| PROMPT |
Your task is to copy each line of the listing that contains the word "solidaire".

| DATA FOR PROCESSING |

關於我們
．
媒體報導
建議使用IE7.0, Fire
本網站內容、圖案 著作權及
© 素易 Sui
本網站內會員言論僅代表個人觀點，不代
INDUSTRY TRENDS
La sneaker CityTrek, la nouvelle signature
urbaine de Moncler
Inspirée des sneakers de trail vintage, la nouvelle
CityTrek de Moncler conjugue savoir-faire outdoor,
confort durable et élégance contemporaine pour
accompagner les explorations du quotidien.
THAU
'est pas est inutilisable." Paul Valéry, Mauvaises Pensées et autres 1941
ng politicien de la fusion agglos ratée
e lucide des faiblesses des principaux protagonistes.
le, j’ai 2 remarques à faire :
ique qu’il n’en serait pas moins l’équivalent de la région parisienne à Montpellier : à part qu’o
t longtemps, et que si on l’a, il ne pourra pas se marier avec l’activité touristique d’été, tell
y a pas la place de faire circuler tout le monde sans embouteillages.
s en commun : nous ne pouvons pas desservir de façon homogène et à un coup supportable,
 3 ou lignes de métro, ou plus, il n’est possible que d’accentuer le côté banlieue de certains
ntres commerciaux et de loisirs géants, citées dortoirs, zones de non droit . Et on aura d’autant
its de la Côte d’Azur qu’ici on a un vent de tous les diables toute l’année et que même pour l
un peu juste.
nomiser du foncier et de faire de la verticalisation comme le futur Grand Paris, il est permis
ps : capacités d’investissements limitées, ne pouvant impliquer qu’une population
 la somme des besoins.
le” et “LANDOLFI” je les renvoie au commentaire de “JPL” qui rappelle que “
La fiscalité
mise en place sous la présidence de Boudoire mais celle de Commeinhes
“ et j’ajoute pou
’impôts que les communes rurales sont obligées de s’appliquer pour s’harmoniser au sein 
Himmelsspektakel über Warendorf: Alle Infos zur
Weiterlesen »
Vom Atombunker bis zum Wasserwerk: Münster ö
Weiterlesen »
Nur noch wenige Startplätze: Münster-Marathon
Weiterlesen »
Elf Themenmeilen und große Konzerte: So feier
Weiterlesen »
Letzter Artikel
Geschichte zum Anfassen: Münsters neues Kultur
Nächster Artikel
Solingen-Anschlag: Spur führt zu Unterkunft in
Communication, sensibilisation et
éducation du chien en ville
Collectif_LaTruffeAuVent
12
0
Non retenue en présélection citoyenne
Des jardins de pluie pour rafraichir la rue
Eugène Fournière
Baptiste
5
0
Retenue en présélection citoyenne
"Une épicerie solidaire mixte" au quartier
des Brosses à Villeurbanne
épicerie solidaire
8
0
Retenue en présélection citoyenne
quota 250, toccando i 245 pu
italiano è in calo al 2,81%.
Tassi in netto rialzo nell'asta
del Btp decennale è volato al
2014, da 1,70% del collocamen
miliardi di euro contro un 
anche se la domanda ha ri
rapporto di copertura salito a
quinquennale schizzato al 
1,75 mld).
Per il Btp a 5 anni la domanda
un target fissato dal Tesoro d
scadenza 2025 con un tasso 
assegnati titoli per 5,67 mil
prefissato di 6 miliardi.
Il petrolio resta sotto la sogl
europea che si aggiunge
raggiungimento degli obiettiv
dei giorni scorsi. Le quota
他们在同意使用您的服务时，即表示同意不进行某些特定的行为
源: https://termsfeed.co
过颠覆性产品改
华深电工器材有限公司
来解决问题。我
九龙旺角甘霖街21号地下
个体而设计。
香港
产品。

| SOLUTION TO THIS PROBLEM |
"Une épicerie solidaire mixte" au quartier
épicerie solidaire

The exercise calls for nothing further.